Aangeleverd fragment:
ECLI:NL:GHSHE:2019:4357

Gerechtshof 's-Hertogenbosch

Datum uitspraak
28 november 2019
Publicatiedatum
28 november 2019
Zaaknummer
200.254.135_01
Instantie
Gerechtshof 's-Hertogenbosch
Type
Uitspraak
Rechtsgebied
Civiel recht; Personen- en familierecht
Procedures
  • Hoger beroep
Vindplaatsen
  • Rechtspraak.nl
AI samenvatting door LexboostAutomatisch gegenereerd

Verlaging van kinderalimentatie in verband met gewijzigde omgangsregeling

In deze zaak heeft het Gerechtshof 's-Hertogenbosch op 28 november 2019 uitspraak gedaan in hoger beroep inzake de kinderalimentatie en de omgangsregeling tussen de ouders van twee minderjarige kinderen. De man, verzoeker in het principaal hoger beroep, heeft de beschikking van de rechtbank Oost-Brabant van 2 november 2018 aangevochten, waarin de kinderalimentatie was vastgesteld op € 234,82 per kind per maand. De vrouw, verzoekster in het incidenteel hoger beroep, heeft verzocht om een verhoging van de alimentatie naar € 325,- per kind per maand. Het hof heeft de feiten vastgesteld op basis van de eerdere beschikking en de ingediende stukken. De man heeft op 14 februari 2019 hoger beroep ingesteld, waarna de vrouw op 20 maart 2019 een verweerschrift heeft ingediend. Tijdens de mondelinge behandeling op 17 oktober 2019 zijn beide partijen verschenen, bijgestaan door hun advocaten.

Tekstextracties per pagina:

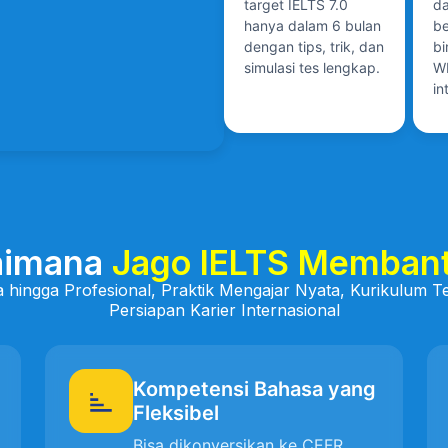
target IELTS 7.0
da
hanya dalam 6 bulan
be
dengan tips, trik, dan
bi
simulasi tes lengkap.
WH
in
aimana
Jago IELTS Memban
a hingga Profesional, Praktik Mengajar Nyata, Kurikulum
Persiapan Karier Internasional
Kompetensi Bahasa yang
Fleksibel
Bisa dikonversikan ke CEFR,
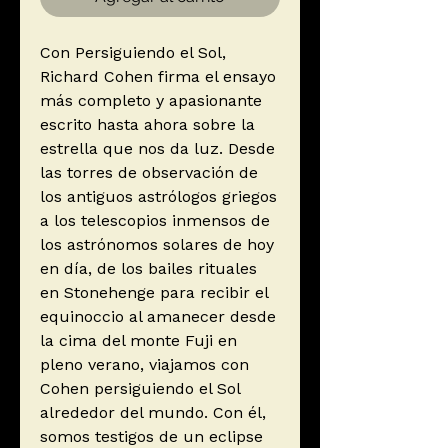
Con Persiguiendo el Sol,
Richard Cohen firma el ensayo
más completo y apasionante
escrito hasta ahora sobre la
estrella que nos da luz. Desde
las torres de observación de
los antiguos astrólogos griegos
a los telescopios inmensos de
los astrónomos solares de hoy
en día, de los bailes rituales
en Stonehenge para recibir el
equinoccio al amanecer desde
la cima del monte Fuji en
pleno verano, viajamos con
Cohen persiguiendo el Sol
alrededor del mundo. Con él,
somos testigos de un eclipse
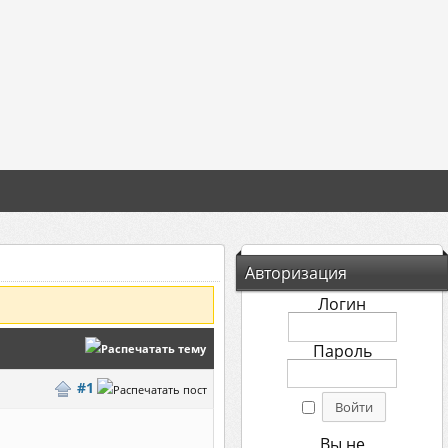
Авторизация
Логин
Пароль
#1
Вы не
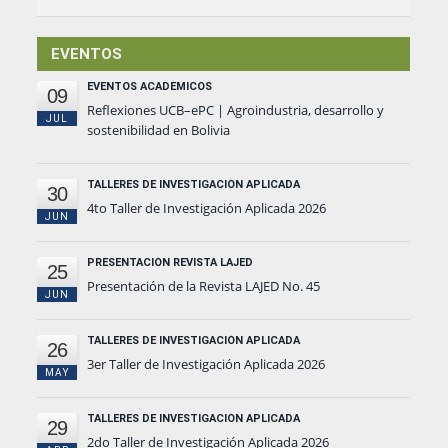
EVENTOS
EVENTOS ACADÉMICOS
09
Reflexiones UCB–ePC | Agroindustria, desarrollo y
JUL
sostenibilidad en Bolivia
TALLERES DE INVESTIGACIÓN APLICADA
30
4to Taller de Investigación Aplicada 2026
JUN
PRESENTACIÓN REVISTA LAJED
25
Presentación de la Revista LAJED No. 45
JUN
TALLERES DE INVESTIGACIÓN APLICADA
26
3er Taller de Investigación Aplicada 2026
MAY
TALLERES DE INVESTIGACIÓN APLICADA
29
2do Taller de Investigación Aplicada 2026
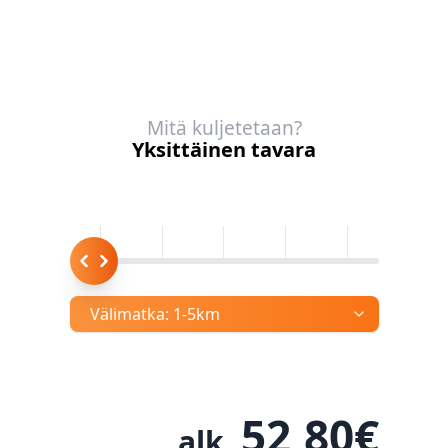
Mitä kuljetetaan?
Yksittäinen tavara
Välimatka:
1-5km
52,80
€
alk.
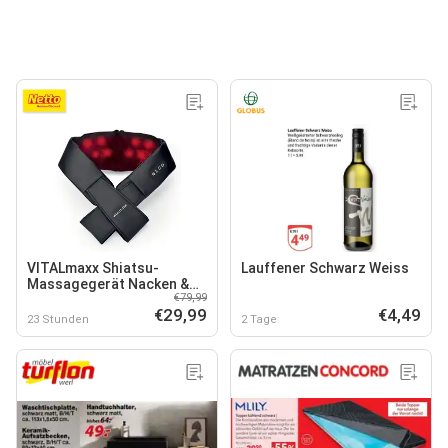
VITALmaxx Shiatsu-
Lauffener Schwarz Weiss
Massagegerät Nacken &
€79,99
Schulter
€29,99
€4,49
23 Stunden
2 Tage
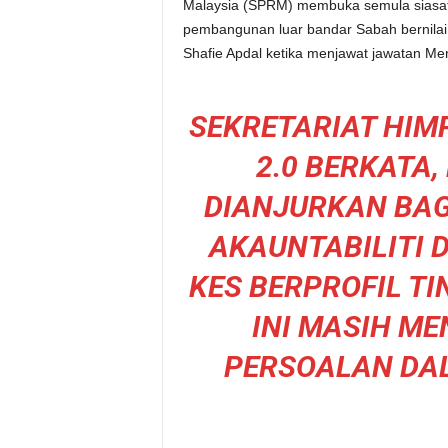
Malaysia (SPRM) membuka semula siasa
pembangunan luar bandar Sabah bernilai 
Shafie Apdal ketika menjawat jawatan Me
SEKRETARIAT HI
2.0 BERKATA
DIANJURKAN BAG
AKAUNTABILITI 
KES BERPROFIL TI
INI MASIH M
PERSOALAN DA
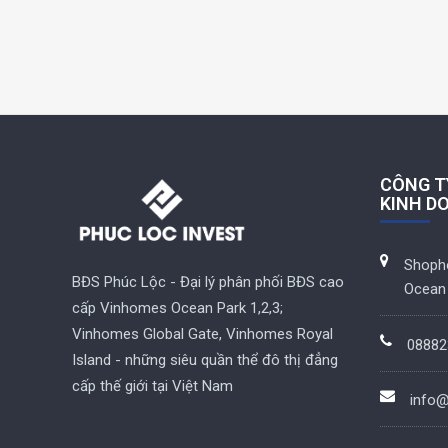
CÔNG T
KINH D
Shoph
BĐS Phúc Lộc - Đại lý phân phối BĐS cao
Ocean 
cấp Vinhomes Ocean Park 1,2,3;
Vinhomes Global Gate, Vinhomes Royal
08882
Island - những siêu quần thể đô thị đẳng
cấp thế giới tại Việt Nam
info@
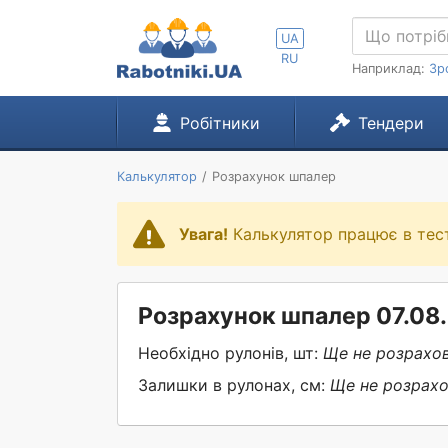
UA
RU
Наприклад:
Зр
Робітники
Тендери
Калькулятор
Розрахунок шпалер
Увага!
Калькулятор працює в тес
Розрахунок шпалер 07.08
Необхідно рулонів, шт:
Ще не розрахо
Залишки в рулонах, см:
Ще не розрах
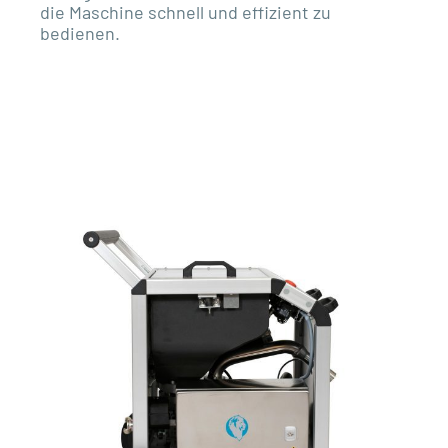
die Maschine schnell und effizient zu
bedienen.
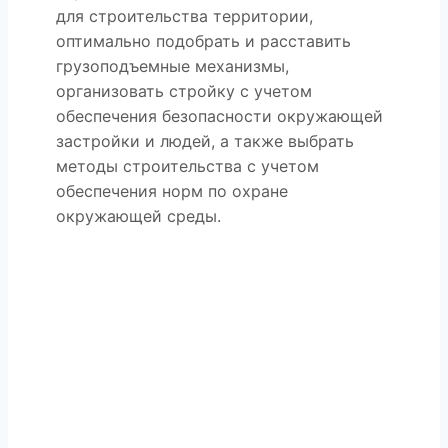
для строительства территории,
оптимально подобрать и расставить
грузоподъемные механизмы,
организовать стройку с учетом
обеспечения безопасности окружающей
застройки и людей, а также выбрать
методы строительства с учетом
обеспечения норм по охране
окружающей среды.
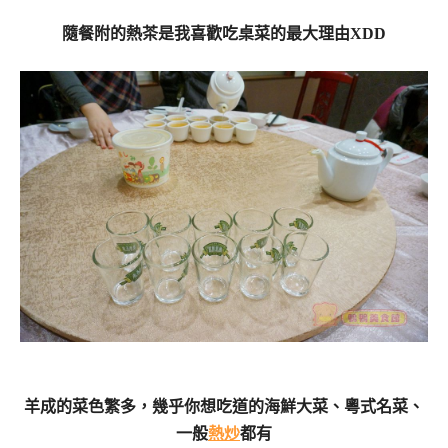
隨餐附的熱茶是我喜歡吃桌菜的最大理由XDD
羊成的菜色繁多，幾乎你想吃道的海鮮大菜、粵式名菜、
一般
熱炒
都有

Opdracht A:
Kopieer uit de records letterlijk alles vanaf de regel met "隨餐附的熱茶是我喜歡吃桌菜的最大理由XDD" tot en met het einde van de records.
Opdracht B:
Ga verder met het fragment over de uitspraak in hoger beroep over kinderalimentatie, vanaf het punt waar het ophoudt.

Resultaat A:
隨餐附的熱茶是我喜歡吃桌菜的最大理由XDD
羊成的菜色繁多，幾乎你想吃道的海鮮大菜、粵式名菜、
一般
熱炒
都有

Resultaat B:
Het hof heeft de grieven van de man en de incidentele grieven van de vrouw besproken. De man heeft verzocht om een wijziging van de hoofdverblijfplaats van de kinderen en een uitbreiding van de zorgregeling. De vrouw heeft de huidige regeling verdedigd, waarbij de kinderen bij haar wonen. Het hof heeft geoordeeld dat de man recht heeft op een ruimere zorgregeling, wat in het belang van de kinderen is. De nieuwe zorgregeling gaat in op 1 december 2019. Wat betreft de kinderalimentatie heeft het hof de behoefte van de kinderen vastgesteld op € 561,- per kind per maand, maar door de zorgregeling en de draagkracht van de ouders is de alimentatie vastgesteld op € 188,- per kind per maand. De beschikking van de rechtbank is vernietigd en de nieuwe regeling is vastgesteld, waarbij de man de alimentatie met ingang van 1 december 2019 moet betalen.

Uitspraak

GERECHTSHOF ’s-HERTOGENBOSCH
Afdeling civiel recht
zaaknummer : 200.254.135/01
zaaknummer rechtbank : C/01/332930 / FA RK 18-1803
beschikking van de meervoudige kamer van 28 november 2019
inzake
[de man],
wonende te [woonplaats] ,
verzoeker in het principaal hoger beroep,
verweerder in het incidenteel hoger beroep,
hierna te noemen: de man,
advocaat mr. C. Hokken te Eindhoven,
tegen
[de vrouw],
wonende te [woonplaats] ,
verweerster in het principaal hoger beroep,
verzoekster in het incidenteel hoger beroep,
hierna te noemen: de vrouw,
advocaat mr. M.W.F. van Wijk te Helmond.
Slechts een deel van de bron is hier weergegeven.